▸ Texto apresentado:
É verdade que nenhuma coleção de arte ou monumentos de civilizações passadas, de achados arqueológicos, por mais admirável que seja, poderá substituir a descoberta nos lugares onde nasceram. Mas nesses tempos trágicos em que vivemos, um museu pode ser a opção para ver e rever testemunhos de outros povos, outras culturas. São esculturas, objetos de uso pessoal, pedaços de monumentos que parecem animados por espíritos, para enfrentar a eternidade.

O Museu do Louvre guarda no seu acervo uma das maiores coleções do Egito, o Império do Nilo. Em 15 de maio de 1826 foi nomeado o primeiro conservador do departamento egípcio do Louvre. Que era apenas Jean François Champollion, a quem a humanidade deve a tradução e a chave para decifrar os hieróglifos. Foi Champollion que se empenhou com obstinação no convencimento das autoridades para que fossem compradas novas obras, primeiras peças da coleção que hoje ultrapassa 55.000 objetos.

Um tesouro de mil maravilhas, passando de estátuas monumentais a pequenos objetos pessoais, cheios de beleza e de mistério. Algumas peças são emblemáticas, evocando as muitas dimensões fundamentais que marcaram uma civilização, nossa mãe espiritual.

Fotos: Reprodução

No Vale dos Reis, representação do deus Osiris

MISTÉRIO
A grande esfinge, é encarnação do mistério que envolve uma cultura de mais de três mil anos. Lembrando a célebre esfinge que guarda para sempre o ar sagrado de Guizeh ou as esfinges colocadas diante dos templos para afastar os profanos, a esfinge do Louvre foi esculpida durante a IV dinastia, a idade de ouro que viu as construções das pirâmides mais colossais subirem em direção ao céu.

Com o corpo de leão e a cabeça de um faraó, a esfinge não se contenta em apenas fazer perguntas, mas dá respostas: encarna a claridade do amanhecer, que dá vida a tudo o que toca. Um triunfo da luz sobre as trevas. Confirma seu poder e sua capacidade em vender as forças da destrução que, sem cessar, atacam tudo que é criação. (Esfinge, Tanis, Antigo Império, IV dinastia, entre 2620-2500 antes de Cristo).

▸ Exercícios:
1) Transcreva, do texto sobre a coleção egípcia do Louvre, o trecho de "É verdade que" até "enfrentar a eternidade.".
2) Resuma em duas frases o texto sobre a coleção egípcia do Louvre.
3) De acordo com o texto sobre a coleção egípcia do Louvre, diga se cada afirmação está correta, citando as palavras que decidem: (a) o primeiro conservador do departamento egípcio do Louvre foi nomeado em 1826; (b) a esfinge do Louvre foi esculpida durante a V dinastia; (c) um museu pode substituir a descoberta das obras nos lugares onde nasceram.
O material que vem depois do texto tem outra origem.

Registros de uma coleta de dados:
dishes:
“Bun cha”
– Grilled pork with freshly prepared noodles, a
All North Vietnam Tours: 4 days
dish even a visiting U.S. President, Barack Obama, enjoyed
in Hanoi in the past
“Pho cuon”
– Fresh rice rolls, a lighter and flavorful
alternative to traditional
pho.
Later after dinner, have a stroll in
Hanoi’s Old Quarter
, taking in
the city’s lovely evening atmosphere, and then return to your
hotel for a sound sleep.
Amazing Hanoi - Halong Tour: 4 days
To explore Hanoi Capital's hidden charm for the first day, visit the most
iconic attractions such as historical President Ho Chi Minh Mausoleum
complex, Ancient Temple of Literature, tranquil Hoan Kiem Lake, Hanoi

▸ Gabarito:
1)
É verdade que nenhuma coleção de arte ou monumentos de civilizações passadas, de achados arqueológicos, por mais admirável que seja, poderá substituir a descoberta nos lugares onde nasceram. Mas nesses tempos trágicos em que vivemos, um museu pode ser a opção para ver e rever testemunhos de outros povos, outras culturas. São esculturas, objetos de uso pessoal, pedaços de monumentos que parecem animados por espíritos, para enfrentar a eternidade.

2) O Louvre guarda uma das maiores coleções do Egito, hoje com mais de 55.000 objetos, cujas primeiras peças foram compradas graças ao empenho de Jean François Champollion, nomeado primeiro conservador do departamento egípcio em 15 de maio de 1826. Entre as peças emblemáticas está a grande esfinge, com corpo de leão e cabeça de faraó, esculpida durante a IV dinastia.

3)
(a) Sim: "Em 15 de maio de 1826 foi nomeado o primeiro conservador do departamento egípcio do Louvre".
(b) Não: "a esfinge do Louvre foi esculpida durante a IV dinastia".
(c) Não: "nenhuma coleção de arte ou monumentos de civilizações passadas, de achados arqueológicos, por mais admirável que seja, poderá substituir a descoberta nos lugares onde nasceram".